An hommage to the Yemeni politician Dr. Mohammed Abdul-Malik Al-Mutawakil
He had told me to turn left in the hallway, to walk up the stairs to the first floor and to meet him in his sitting room. He apologized for this - as he felt - rather unsuitable way to welcome a guest, but after he had been hit by a motorbike and been severely injured, he found it difficult to get up and down the stairs. This attack on him had happended about a month before I met him at his house in the Yemeni capital Sana'a in April 2012. He had stepped out into the street after a meeting, it was dark, but the guy on the motorbike aimed deliberately at him and run him down. The guy on the motorbike was never identified. In that night, however, Dr. Mohammed Abdul-Malik Al-Mutawakil, then 73, managed to escape death.
When I came up to the masraf, the sitting room, the sun was just breaking through the colored glass window turning the rows of books on the shelf beneath into a shimmering light.
I remember that I was surprised how quiet it was. There were no generators humming. Electricity must have been on again. Dr. Mohammed Al-Mutawakil sat crouched on the cushions on the floor.
He wore a beige jacket and a white headscarf, seemed as fragile as energetic, his face was lit with a warm smile. He shook my hand, invited me to sit down next to him, and offered me tea, raisins and almonds. I couldn’t help asking him how he was, how he felt after that assassination attempt and I asked him whether he wasn’t scared to leave the house. He raised his eyebrows as his smile broadened: “You know”, he said dryly, “death is better than silence. For me it's not an option to stop my work and shut up. I rather face any risk and go on with what I think is right and necessary."
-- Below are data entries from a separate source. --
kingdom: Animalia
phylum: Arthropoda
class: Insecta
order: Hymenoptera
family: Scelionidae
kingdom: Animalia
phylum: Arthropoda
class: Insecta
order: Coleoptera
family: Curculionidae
Dr. Mohammed was a professor for political development and human rights and one of Yemen’s most liberal minds and cherished politicians. At the time I met him there was an atmosphere of cautious optimism in the country, or at least that is what I felt and saw in Sana’a. Dr. Mohammed seemed to mirror that: "Now we have the chance to put down our ideas and discuss what kind of state we want", he said vividly. "The Yemeni people have to participate in this process, otherwise we risk to get an authoritarian state. We are in a time, in which no one has the strenght to overpower the other. No party can rule on its own. If any party tried to do that, it would have difficulties with the tribes, with salafism, with the army and with the people belonging to other areas of the country."
He ordered some more tea and checked on the almonds and raisins. "We want a modern state", he continued. "We want democray and federalism. Without democray there will be no stability in the country. And", he added with deep concern in his voice, "we will have to find answers to the following questions :
How can we build a national army?
How can we have a court?
How can we manage to respect the law?
How can we manage to establish good and reliable institutions?
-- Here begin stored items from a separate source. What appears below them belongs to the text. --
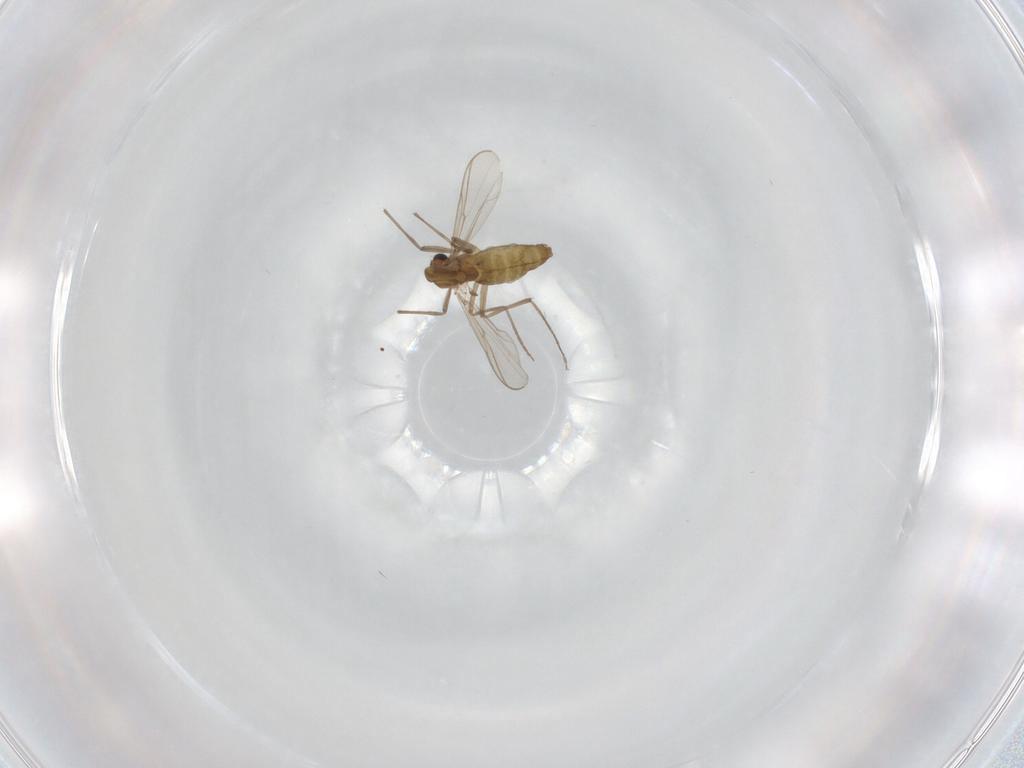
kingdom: Animalia
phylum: Arthropoda
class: Insecta
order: Diptera
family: Chironomidae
How can we arrange for clean and free elections?
How can we achieve equality between Muslims and non Muslims?
How can we achieve equality between men and women?"
Dr. Mohammed's face darkended. "55 percent of the Yemeni people are women. Can we just leave them at home? No! We have to push them. They have to be educated!"
I must admit, I was deeply moved by his words. I felt his love for his country. And I felt that he wanted it to surmount religious and political fundamentalism, he wanted it to overcome the inequality between men and women. He wanted Yemen to prosper.
I almost envied the Yemenis for this politician. In Switzerland deep passion for politics has become scarce - with politicians as well as with the people itself. Maybe it's because most of the things here run smoothly (well, more or less, at least) and the institutions are stable as rocks. Smoothness and stability are highly valued assets and we have worked hard to reach them, but they make passion superfluous. That's a pity. Because passion triggers passion. I think, that is why Dr. Mohammed left such an impression on me. And: I loved his smile.
"Now we have a road to go together", he said while we got up to say goodbye. "And let us go and say what we want to say. We have to do that for our children. It will take time, you know. But we have to start."
Last Sunday, the 2nd of November 2014, Dr. Mohammed Abdul-Malik Al-Mutawakil, was shot by unidentified gunmen on motorbikes. And in that night he didn't manage to escape death. I heard of his assassination from a dear friend of mine, and I sensed her tears. "God bless him", she wrote. "He was the last honest mind in Yemen, and we will not find any prosperity, because there are no more people like him."
But death is better than silence. Maybe his death will provoke the changes he strove for.